## EXERCISE DESCRIPTION:
Reproduce only the lines from the one containing "la nueva suscripción" through the one containing "Preview subscription next.</span></span>", changing "Revisar" to "Comprobar" and keeping everything else the same.

## GIVEN DATA:
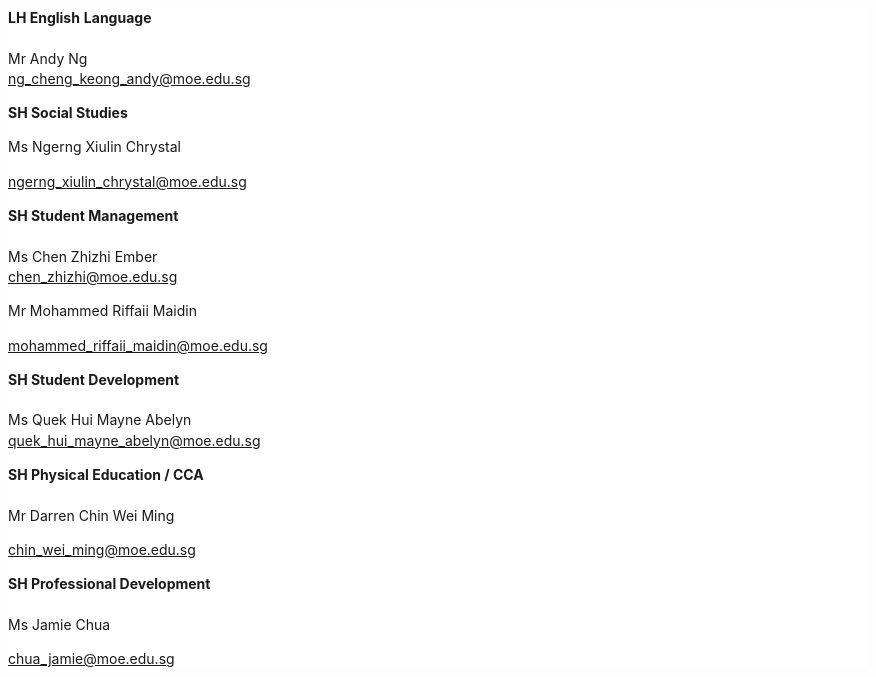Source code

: <p><strong>LH English</strong>  <strong>Language</strong> 
<br>
<br>Mr Andy Ng
<br><a href="mailto:ng_cheng_keong_andy@moe.edu.sg" rel="noopener noreferrer nofollow" target="_blank">ng_cheng_keong_andy@moe.edu.sg</a>
</p>
</td>
<td rowspan="1" colspan="1">
<p><strong>SH Social Studies</strong>
</p>
<p></p>
<p>Ms Ngerng Xiulin Chrystal</p>
<p><a href="mailto:ngerng_xiulin_chrystal@moe.edu.sg" rel="noopener noreferrer nofollow" target="_blank">ngerng_xiulin_chrystal@moe.edu.sg</a>
</p>
</td>
</tr>
<tr>
<td rowspan="1" colspan="1">
<p><strong>SH Student Management</strong> 
<br>
<br>Ms Chen Zhizhi Ember
<br><a href="mailto:chen_zhizhi@moe.edu.sg" rel="noopener noreferrer nofollow" target="_blank">chen_zhizhi@moe.edu.sg</a>
</p>
<p></p>
<p>Mr Mohammed Riffaii Maidin</p>
<p><a href="mailto:mohammed_riffaii_maidin@moe.edu.sg" rel="noopener noreferrer nofollow" target="_blank">mohammed_riffaii_maidin@moe.edu.sg</a>
</p>
</td>
<td rowspan="1" colspan="1">
<p><strong>SH Student Development</strong>
<br>
<br>Ms Quek Hui Mayne Abelyn
<br><a href="mailto:quek_hui_mayne_abelyn@moe.edu.sg" rel="noopener noreferrer nofollow" target="_blank">quek_hui_mayne_abelyn@moe.edu.sg</a>
</p>
</td>
</tr>
<tr>
<td rowspan="1" colspan="1">
<p><strong>SH Physical Education / CCA</strong> 
<br>
<br>Mr Darren Chin Wei Ming</p>
<p><a href="mailto:chin_wei_ming@moe.edu.sg" rel="noopener noreferrer nofollow" target="_blank">chin_wei_ming@moe.edu.sg</a>
</p>
</td>
<td rowspan="1" colspan="1">
<p><strong>SH Professional Development</strong>
<br>
<br>Ms Jamie Chua</p>
<p><a href="mailto:chua_jamie@moe.edu.sg" rel="noopener noreferrer nofollow" target="_blank">chua_jamie@moe.edu.sg</a>
</p>
</td>
</tr>
<tr>
<td rowspan="1" colspan="1">
<p></p>
</td>
<td rowspan="1" colspan="1">
<p></p>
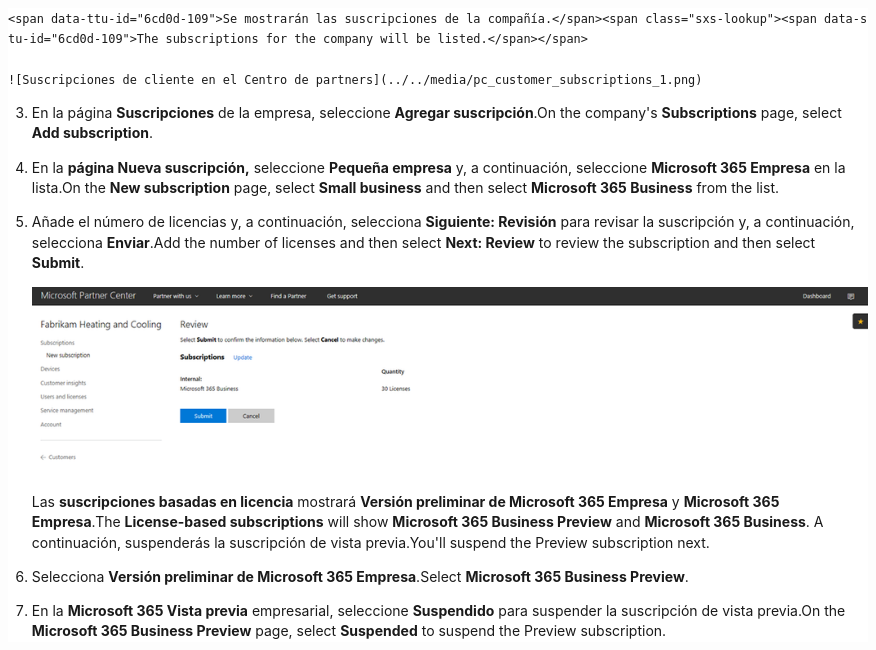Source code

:     <span data-ttu-id="6cd0d-109">Se mostrarán las suscripciones de la compañía.</span><span class="sxs-lookup"><span data-stu-id="6cd0d-109">The subscriptions for the company will be listed.</span></span>

    ![Suscripciones de cliente en el Centro de partners](../../media/pc_customer_subscriptions_1.png)
    
3. <span data-ttu-id="6cd0d-111">En la página **Suscripciones** de la empresa, seleccione **Agregar suscripción**.</span><span class="sxs-lookup"><span data-stu-id="6cd0d-111">On the company's **Subscriptions** page, select **Add subscription**.</span></span>
4. <span data-ttu-id="6cd0d-112">En la **página Nueva suscripción,** seleccione **Pequeña empresa** y, a continuación, seleccione **Microsoft 365 Empresa** en la lista.</span><span class="sxs-lookup"><span data-stu-id="6cd0d-112">On the **New subscription** page, select **Small business** and then select **Microsoft 365 Business** from the list.</span></span>
5. <span data-ttu-id="6cd0d-113">Añade el número de licencias y, a continuación, selecciona **Siguiente: Revisión** para revisar la suscripción y, a continuación, selecciona **Enviar**.</span><span class="sxs-lookup"><span data-stu-id="6cd0d-113">Add the number of licenses and then select **Next: Review** to review the subscription and then select **Submit**.</span></span>

    ![Revisar la nueva suscripción a Microsoft 365 Empresa](../../media/pc_customer_reviewnewsubscription.png)

    <span data-ttu-id="6cd0d-115">Las **suscripciones basadas en licencia** mostrará **Versión preliminar de Microsoft 365 Empresa** y **Microsoft 365 Empresa**.</span><span class="sxs-lookup"><span data-stu-id="6cd0d-115">The **License-based subscriptions** will show **Microsoft 365 Business Preview** and **Microsoft 365 Business**.</span></span> <span data-ttu-id="6cd0d-116">A continuación, suspenderás la suscripción de vista previa.</span><span class="sxs-lookup"><span data-stu-id="6cd0d-116">You'll suspend the Preview subscription next.</span></span>

6. <span data-ttu-id="6cd0d-117">Selecciona **Versión preliminar de Microsoft 365 Empresa**.</span><span class="sxs-lookup"><span data-stu-id="6cd0d-117">Select **Microsoft 365 Business Preview**.</span></span>
7. <span data-ttu-id="6cd0d-118">En la **Microsoft 365 Vista previa** empresarial, seleccione **Suspendido** para suspender la suscripción de vista previa.</span><span class="sxs-lookup"><span data-stu-id="6cd0d-118">On the **Microsoft 365 Business Preview** page, select **Suspended** to suspend the Preview subscription.</span></span>

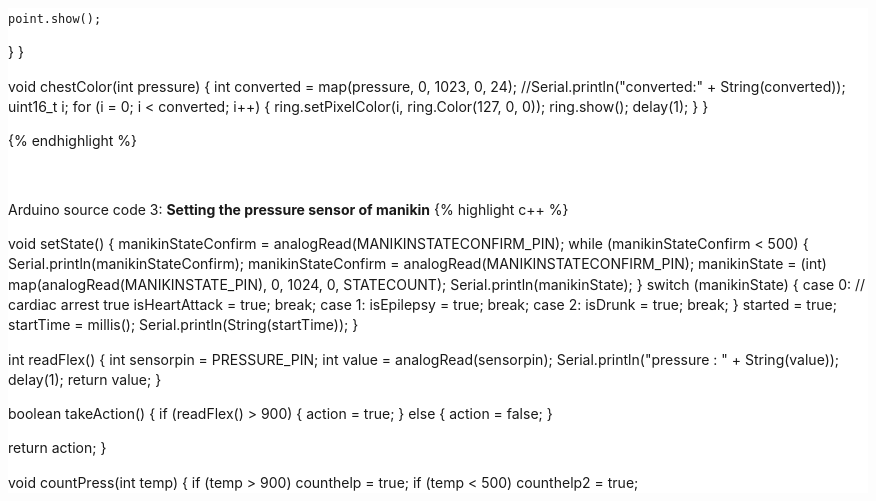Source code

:     point.show();
  }
}

void chestColor(int pressure) {
  int converted = map(pressure, 0, 1023, 0, 24);
  //Serial.println("converted:" + String(converted));
  uint16_t i;
  for (i = 0; i < converted; i++) {
    ring.setPixelColor(i, ring.Color(127, 0, 0));
    ring.show();
    delay(1);
  }
}

{% endhighlight %}

<br/>

Arduino source code 3: <strong>Setting the pressure sensor of manikin</strong>
{% highlight c++ %}  

void setState() {
  manikinStateConfirm = analogRead(MANIKINSTATECONFIRM_PIN);
  while (manikinStateConfirm < 500) {
    Serial.println(manikinStateConfirm);
    manikinStateConfirm = analogRead(MANIKINSTATECONFIRM_PIN);
    manikinState = (int) map(analogRead(MANIKINSTATE_PIN), 0, 1024, 0, STATECOUNT);
    Serial.println(manikinState);
  }
  switch (manikinState) {
    case 0: // cardiac arrest true
      isHeartAttack = true;
      break;
    case 1:
      isEpilepsy = true;
      break;
    case 2:
      isDrunk = true;
      break;
  }
  started = true;
  startTime = millis();
  Serial.println(String(startTime));
}

int readFlex() {
  int sensorpin = PRESSURE_PIN;
  int value = analogRead(sensorpin);
  Serial.println("pressure : " + String(value));
  delay(1);
  return value;
}

boolean takeAction() {
  if (readFlex() > 900) {
    action = true;
  }
  else {
    action = false;
  }

  return action;
}

void countPress(int temp) {
  if (temp > 900) counthelp = true;
  if (temp < 500) counthelp2 = true;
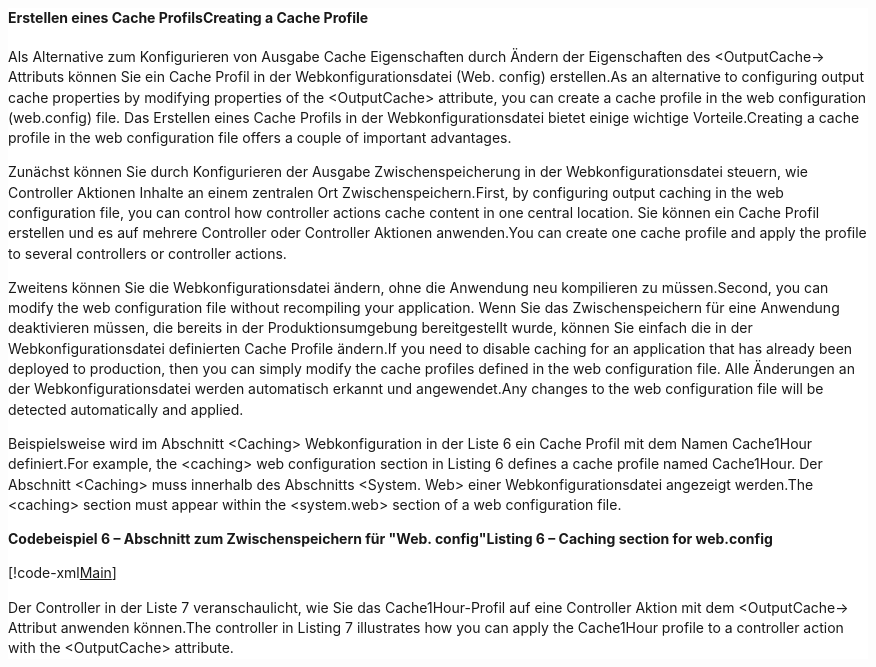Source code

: #### <a name="creating-a-cache-profile"></a><span data-ttu-id="1d9b9-204">Erstellen eines Cache Profils</span><span class="sxs-lookup"><span data-stu-id="1d9b9-204">Creating a Cache Profile</span></span>

<span data-ttu-id="1d9b9-205">Als Alternative zum Konfigurieren von Ausgabe Cache Eigenschaften durch Ändern der Eigenschaften des &lt;OutputCache-&gt; Attributs können Sie ein Cache Profil in der Webkonfigurationsdatei (Web. config) erstellen.</span><span class="sxs-lookup"><span data-stu-id="1d9b9-205">As an alternative to configuring output cache properties by modifying properties of the &lt;OutputCache&gt; attribute, you can create a cache profile in the web configuration (web.config) file.</span></span> <span data-ttu-id="1d9b9-206">Das Erstellen eines Cache Profils in der Webkonfigurationsdatei bietet einige wichtige Vorteile.</span><span class="sxs-lookup"><span data-stu-id="1d9b9-206">Creating a cache profile in the web configuration file offers a couple of important advantages.</span></span>

<span data-ttu-id="1d9b9-207">Zunächst können Sie durch Konfigurieren der Ausgabe Zwischenspeicherung in der Webkonfigurationsdatei steuern, wie Controller Aktionen Inhalte an einem zentralen Ort Zwischenspeichern.</span><span class="sxs-lookup"><span data-stu-id="1d9b9-207">First, by configuring output caching in the web configuration file, you can control how controller actions cache content in one central location.</span></span> <span data-ttu-id="1d9b9-208">Sie können ein Cache Profil erstellen und es auf mehrere Controller oder Controller Aktionen anwenden.</span><span class="sxs-lookup"><span data-stu-id="1d9b9-208">You can create one cache profile and apply the profile to several controllers or controller actions.</span></span>

<span data-ttu-id="1d9b9-209">Zweitens können Sie die Webkonfigurationsdatei ändern, ohne die Anwendung neu kompilieren zu müssen.</span><span class="sxs-lookup"><span data-stu-id="1d9b9-209">Second, you can modify the web configuration file without recompiling your application.</span></span> <span data-ttu-id="1d9b9-210">Wenn Sie das Zwischenspeichern für eine Anwendung deaktivieren müssen, die bereits in der Produktionsumgebung bereitgestellt wurde, können Sie einfach die in der Webkonfigurationsdatei definierten Cache Profile ändern.</span><span class="sxs-lookup"><span data-stu-id="1d9b9-210">If you need to disable caching for an application that has already been deployed to production, then you can simply modify the cache profiles defined in the web configuration file.</span></span> <span data-ttu-id="1d9b9-211">Alle Änderungen an der Webkonfigurationsdatei werden automatisch erkannt und angewendet.</span><span class="sxs-lookup"><span data-stu-id="1d9b9-211">Any changes to the web configuration file will be detected automatically and applied.</span></span>

<span data-ttu-id="1d9b9-212">Beispielsweise wird im Abschnitt &lt;Caching&gt; Webkonfiguration in der Liste 6 ein Cache Profil mit dem Namen Cache1Hour definiert.</span><span class="sxs-lookup"><span data-stu-id="1d9b9-212">For example, the &lt;caching&gt; web configuration section in Listing 6 defines a cache profile named Cache1Hour.</span></span> <span data-ttu-id="1d9b9-213">Der Abschnitt &lt;Caching&gt; muss innerhalb des Abschnitts &lt;System. Web&gt; einer Webkonfigurationsdatei angezeigt werden.</span><span class="sxs-lookup"><span data-stu-id="1d9b9-213">The &lt;caching&gt; section must appear within the &lt;system.web&gt; section of a web configuration file.</span></span>

<span data-ttu-id="1d9b9-214">**Codebeispiel 6 – Abschnitt zum Zwischenspeichern für "Web. config"**</span><span class="sxs-lookup"><span data-stu-id="1d9b9-214">**Listing 6 – Caching section for web.config**</span></span>

[!code-xml[Main](improving-performance-with-output-caching-vb/samples/sample6.xml)]

<span data-ttu-id="1d9b9-215">Der Controller in der Liste 7 veranschaulicht, wie Sie das Cache1Hour-Profil auf eine Controller Aktion mit dem &lt;OutputCache-&gt; Attribut anwenden können.</span><span class="sxs-lookup"><span data-stu-id="1d9b9-215">The controller in Listing 7 illustrates how you can apply the Cache1Hour profile to a controller action with the &lt;OutputCache&gt; attribute.</span></span>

## TASK SOLUTION:
    ![Comprobar la nueva suscripción a Microsoft 365 Empresa](../../media/pc_customer_reviewnewsubscription.png)

    <span data-ttu-id="6cd0d-115">Las **suscripciones basadas en licencia** mostrará **Versión preliminar de Microsoft 365 Empresa** y **Microsoft 365 Empresa**.</span><span class="sxs-lookup"><span data-stu-id="6cd0d-115">The **License-based subscriptions** will show **Microsoft 365 Business Preview** and **Microsoft 365 Business**.</span></span> <span data-ttu-id="6cd0d-116">A continuación, suspenderás la suscripción de vista previa.</span><span class="sxs-lookup"><span data-stu-id="6cd0d-116">You'll suspend the Preview subscription next.</span></span>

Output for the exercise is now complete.